Die vielen Dinge, die du tief versiegelt
durch deine Tage trägst in dir allein,
die du auch im Gespräch nie entriegelt,
in keinem Brief und keinen Blick sie ließest ein, ..
Das Geheimnis von Weihnachten, gut dass es nicht das Rätsel von Weihnachten heißt.
Rätsel haben die Eigenschaft, dass sie eine Lösung beinhalten. Und allzu oft verwechseln wir die beiden, weil wir schlicht und einfach gewohnt und sehr geübt sind Rätsel oder Probleme zu lösen.
Dann begegnet uns ein Geheimnis, Unsicherheit kommt auf, gefolgt von der scheinbaren Hilfestellung im wissenschafts-orientiertem Denken unserer Tage.
Der Geist des Geheimnisses
In unserer Haltung zu leidenden Menschen ist der Geist des Geheimnisses von immenser Bedeutung.
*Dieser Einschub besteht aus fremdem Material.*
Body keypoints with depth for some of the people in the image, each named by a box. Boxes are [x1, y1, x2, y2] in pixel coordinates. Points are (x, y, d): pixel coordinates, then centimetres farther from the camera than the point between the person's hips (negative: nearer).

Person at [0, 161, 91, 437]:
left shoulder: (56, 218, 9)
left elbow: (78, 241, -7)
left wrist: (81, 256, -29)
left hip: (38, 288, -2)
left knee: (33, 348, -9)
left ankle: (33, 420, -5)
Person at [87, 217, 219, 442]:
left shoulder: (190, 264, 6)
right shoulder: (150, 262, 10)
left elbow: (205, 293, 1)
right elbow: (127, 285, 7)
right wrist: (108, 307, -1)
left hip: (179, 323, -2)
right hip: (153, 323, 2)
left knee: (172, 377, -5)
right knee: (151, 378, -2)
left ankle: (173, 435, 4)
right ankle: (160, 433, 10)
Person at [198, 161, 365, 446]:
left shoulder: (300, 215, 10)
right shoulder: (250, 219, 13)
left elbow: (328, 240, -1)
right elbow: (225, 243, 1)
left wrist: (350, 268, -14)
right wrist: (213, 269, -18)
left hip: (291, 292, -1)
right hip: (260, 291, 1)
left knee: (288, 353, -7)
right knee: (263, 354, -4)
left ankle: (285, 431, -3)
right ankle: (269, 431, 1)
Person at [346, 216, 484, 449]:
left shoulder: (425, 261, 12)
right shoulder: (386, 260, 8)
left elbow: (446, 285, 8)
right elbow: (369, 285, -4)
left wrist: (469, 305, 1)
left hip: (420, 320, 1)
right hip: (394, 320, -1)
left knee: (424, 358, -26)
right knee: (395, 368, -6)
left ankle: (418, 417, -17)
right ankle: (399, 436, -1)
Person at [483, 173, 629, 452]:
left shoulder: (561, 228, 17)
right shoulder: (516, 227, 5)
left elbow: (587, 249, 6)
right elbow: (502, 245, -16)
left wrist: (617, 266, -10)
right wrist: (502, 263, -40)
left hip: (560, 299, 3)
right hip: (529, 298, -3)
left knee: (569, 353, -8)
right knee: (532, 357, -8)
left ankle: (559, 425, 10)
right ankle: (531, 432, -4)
Vielleicht ist einer der Gründe warum Menschen, am nahen Ende ihres Lebens, zu Hause bleiben möchten, da sie dort eine höhere Chance haben ihre Geheimnisse be-wahren zu dürfen.
Institutionelle Betreuung beinhaltet immer auch die Gefahr der Entblößung. Sowohl auf psychischer, sozialer, pflegerischer und medizinischer Seite wird gerätselt und gelöst. Kindheittraumen entdeckt, finanzielle Missstände aufgespürt, verheimlichte Wunden dokumentiert und Krankheitsverläufe diagnostiziert… . Und das nicht von Angesicht zu Angesicht sondern Miteinbeziehung eines breiten Publikums an „Helfern“.
Die Sehnsucht nach dem inneren Raum
Menschen brauchen neben Hilfe-Stellung und Bei-Stand einen verborgenen und unverfügbaren inneren Raum, an den sie sich zurückziehen können und der nur von geladenen Gästen betreten werden kann.
Und dann kann es sein, dass wir nicht die Hirten, Schafe, Esel, Ochs oder Weisen an der Krippe zu Weihnachten sind, sondern dass es für uns ein Geheimnis bleibt. Und genau dieses Geheimnis beinhalte aber das Wissen der Verbundenheit (geheim stammt von „zum Haus gehörig, vertraut“).
Gewissheit ist umgekehrt proportional zum Wissen (Irvin Yalom, Die Couch, 1999, S.217).
Und so sind wir aufgefordert in der Betreuung mit leidenden Menschen, uns kein Bild zu machen im Sinne von schablonisieren und sie dadurch zu ent-eignen. Zu widerstehen „hinter“ die Geheimnisse oder ihnen „auf die Schliche“ zu kommen.
Vielleicht ist viel mehr Staunen angesagt über das Wunder-bare Geheimnis das jedem Menschen innewohnt. Und dann kann auch die Verbundenheit spürbar werden, da wir alle ja auch Geheimnisträger unserer eigenen verborgenen Schätze sind.
… die schweigenden, die guten und die bösen,
die so erlittenen, darin du gehst,
die kannst du erst in jener Sphäre lösen,
in der du stribst und endend auferstehst.